Is there anything we can do to reverse the significant cost advantages other nations have over us? Keller asked. "It's not likely."


So what can be done? One obvious but tough choice: "Incorporate advanced technologies and switch to producing specialty chemicals where raw material costs are far less important," he wrote.


This trend already is well underway. But where does that leave chemical plants in West Virginia, most of which were built for commodity production?


Are we doomed to watch these continue to be shut down and demolished?


The plants in the Kanawha Valley have a number of things working in their favor, Keller said. These include power, steam, cooling water, wastewater treatment facilities, laboratories, infrastructure - and most of all, land. There's an abundance of flat land that makes them "extremely valuable sites for new production facilities," he noted.


So how do you match up old plants with new products?


The first step is to inventory everything these sites already have, Keller suggested, including infrastructure, equipment and human talent. Next, and more difficult: Decide what to put into these sites.

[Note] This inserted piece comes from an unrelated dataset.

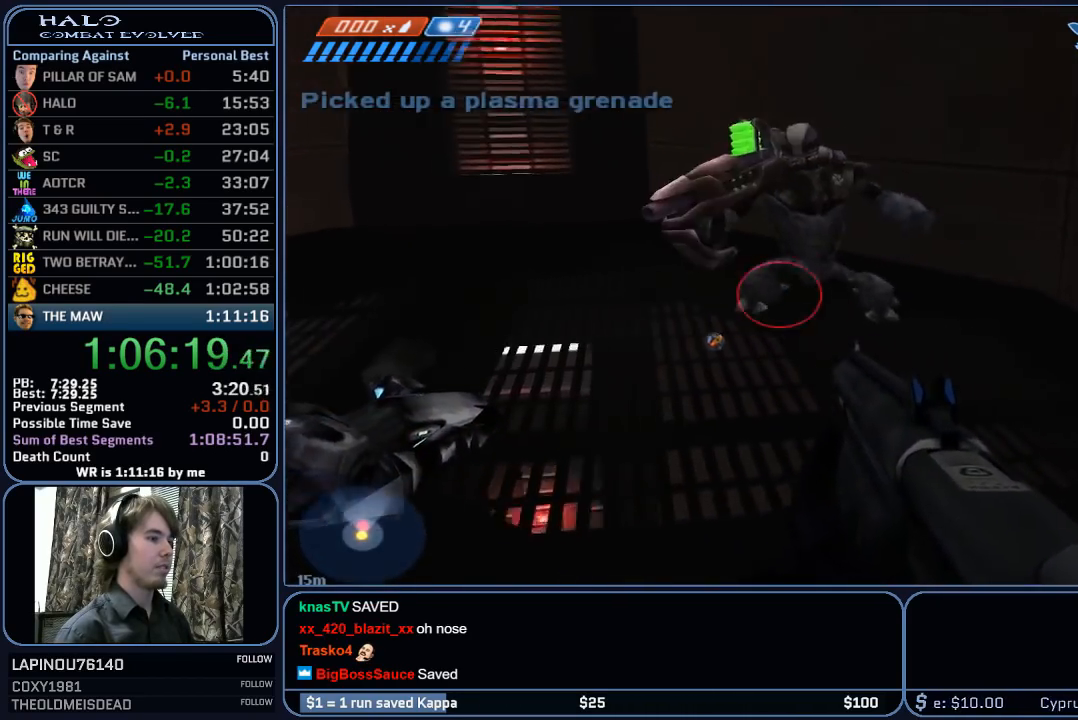
{"keys": ["s"], "mouse": [], "mouse_move": "still", "events": [[83, "s", "down"], [133, "d", "up"]]}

After that, a series of other questions need to be addressed. These include: Will the owners be willing to tackle the job of reworking their plants, or are they interested in leasing to others who would be interested in making new products? What incentives and programs are available to assist in restructuring these companies? How can area universities help? What federal, state or private resources are available?


"It's a daunting task, but if we wish to stop the continuing downward slide of chemical plants in the state, we need answers and actions - ASAP," Keller concluded.